Unfortunately, it is still not possible to see the pocket volume change with nglview. Since cavities have a different number of points to represent their volume, nglview does not handle it appropriately. However, you can easily visualize them in pymol. image

Here is an attachment with a Jupyter Notebook with a complete example of cavity detection using box adjustment: Issue#16.zip

Besides the above, we provide an example of pyKVFinder in molecular dynamics simulation at https://github.com/LBC-LNBio/pyKVFinder/blob/master/examples/md-analysis/md-analysis.ipynb and other examples at https://github.com/LBC-LNBio/pyKVFinder/blob/master/examples. Please check them too.

Hope it helps you! Let me know if you have any further questions.

mukherjeesutanu commented 1 year ago

Thanks for answering. I have another question related to this: if a cryptic pocket is not present in the reference.pdb structure, but it opens during the course of the simulation; how to track these kind of transient pockets using pyKVFinder?

Thanks and Regards, Sutanu

jvsguerra commented 1 year ago

In this scenario, you can perform two analyses:

1) Occurrence analysis

First, you could detect cavities over time and save the occurrence (number of times a voxel - grid point - appears in a cavity). With it, you can export a PDB file with all cavity points over time and the occurrence of each point as a B-factor.

# Create an empty array
occurrence = None

for frame in frames:
    # Load atomic data
    atomic = pyKVFinder.read_pdb(os.path.join('./frames', frame))

    # Get vertices from file
    vertices, atomic = pyKVFinder.get_vertices_from_file('./box.toml', atomic, probe_out=12.0)

    # Detect biomolecular cavities
    ncav, cavities = pyKVFinder.detect(atomic, vertices, probe_out=12.0, volume_cutoff=100.0, box_adjustment=True)

    if occurrence is None:
        occurrence = (cavities > 1).astype(int)
    else:
        occurrence += (cavities > 1).astype(int)

# Get cavity points
noise_cutoff = 2  # minimum number of frames that a cavity point must appear
cavities = 2 * ((occurrence >= noise_cutoff).astype('int32'))

# Export cavities with the percentage of occurrence in the B-factor column
pyKVFinder.export('./occurrence.pdb', cavities, None, vertices, B=occurrence / len(frames)) 

This analysis would help identify transient pockets across the biomolecular surface.

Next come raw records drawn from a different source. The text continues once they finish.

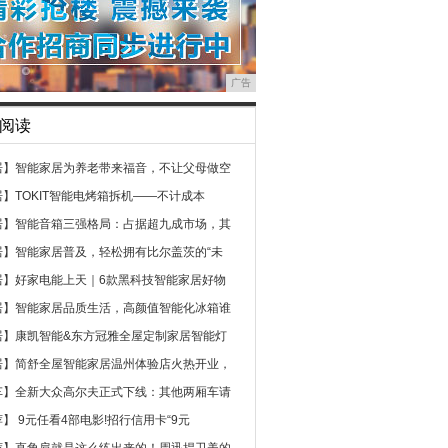
广告
阅读
居】
智能家居为养老带来福音，不让父母做空
居】
TOKIT智能电烤箱拆机——不计成本
居】
智能音箱三强格局：占据超九成市场，其
居】
智能家居普及，轻松拥有比尔盖茨的“未
居】
好家电能上天｜6款黑科技智能家居好物
居】
智能家居品质生活，高颜值智能化冰箱谁
居】
康凯智能&东方冠雅全屋定制家居智能灯
居】
简舒全屋智能家居温州体验店火热开业，
车】
全新大众高尔夫正式下线：其他两厢车请
荐】
9元任看4部电影!招行信用卡“9元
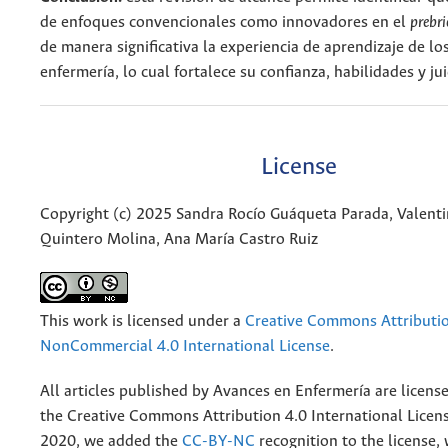
de enfoques convencionales como innovadores en el
prebri
de manera significativa la experiencia de aprendizaje de lo
enfermería, lo cual fortalece su confianza, habilidades y jui
License
Copyright (c) 2025 Sandra Rocío Guáqueta Parada, Valent
Quintero Molina, Ana María Castro Ruiz
This work is licensed under a
Creative Commons Attributi
NonCommercial 4.0 International License
.
All articles published by Avances en Enfermería are licens
the
Creative
Commons Attribution 4.0 International Licens
2020, we added the
CC-BY-NC
recognition to the license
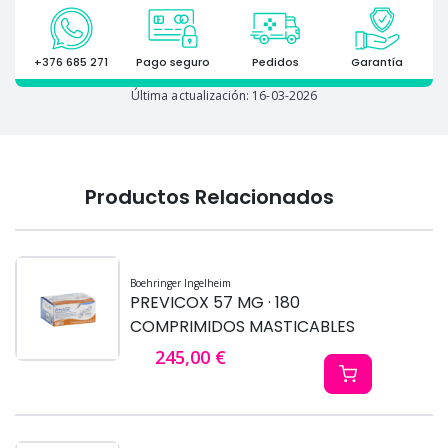
+376 685 271
Pago seguro
Pedidos
Garantía
Última actualización: 16-03-2026
Productos Relacionados
Boehringer Ingelheim
PREVICOX 57 MG · 180
COMPRIMIDOS MASTICABLES
245,00 €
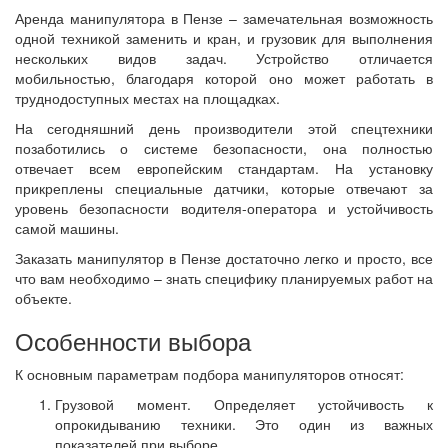
Аренда манипулятора в Пензе – замечательная возможность
одной техникой заменить и кран, и грузовик для выполнения
нескольких видов задач. Устройство отличается
мобильностью, благодаря которой оно может работать в
труднодоступных местах на площадках.
На сегодняшний день производители этой спецтехники
позаботились о системе безопасности, она полностью
отвечает всем европейским стандартам. На установку
прикреплены специальные датчики, которые отвечают за
уровень безопасности водителя-оператора и устойчивость
самой машины.
Заказать манипулятор в Пензе достаточно легко и просто, все
что вам необходимо – знать специфику планируемых работ на
объекте.
Особенности выбора
К основным параметрам подбора манипуляторов относят:
Грузовой момент. Определяет устойчивость к
опрокидыванию техники. Это один из важных
показателей при выборе.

Examples are available at:

2) Number of cavities x Time

After identifying the transient pockets, you can perform cavity detection around regions of interest and save the number of cavities in each frame.

# Create an empty array
ncavities = []

for pdb in pdbs:
    # Load atomic data
    atomic = pyKVFinder.read_pdb(os.path.join('./data', pdb))

    # Get vertices from file
    vertices, atomic = pyKVFinder.get_vertices_from_file('./box.toml', atomic, probe_out=12.0)

    # Detect biomolecular cavities
    ncav, cavities = pyKVFinder.detect(atomic, vertices, probe_out=12.0, volume_cutoff=100.0, box_adjustment=True)

    # Append
    ncavities.append(ncav)

Then, you could plot the number of cavities over time.

print(ncavities)
# [1, 1, 1, 1, 2, 2, 2, 1, 1, 2]

ax = pandas.DataFrame(ncavities).plot.line()

# Customize axis
ax.set_ylim(0, 3)
ax.set_xlim(0, 9)
ax.set_ylabel('Number of cavities')
ax.set_xlabel('Time (ns)')
ax.grid(True)

# Save to file
fig = ax.get_figure()
fig.savefig('./ncavities.png', dpi=300)

ncavities

jvsguerra commented 1 year ago

@mukherjeesutanu, I am closing this issue for now. If you have any further questions, you can open a new issue or reopen this one.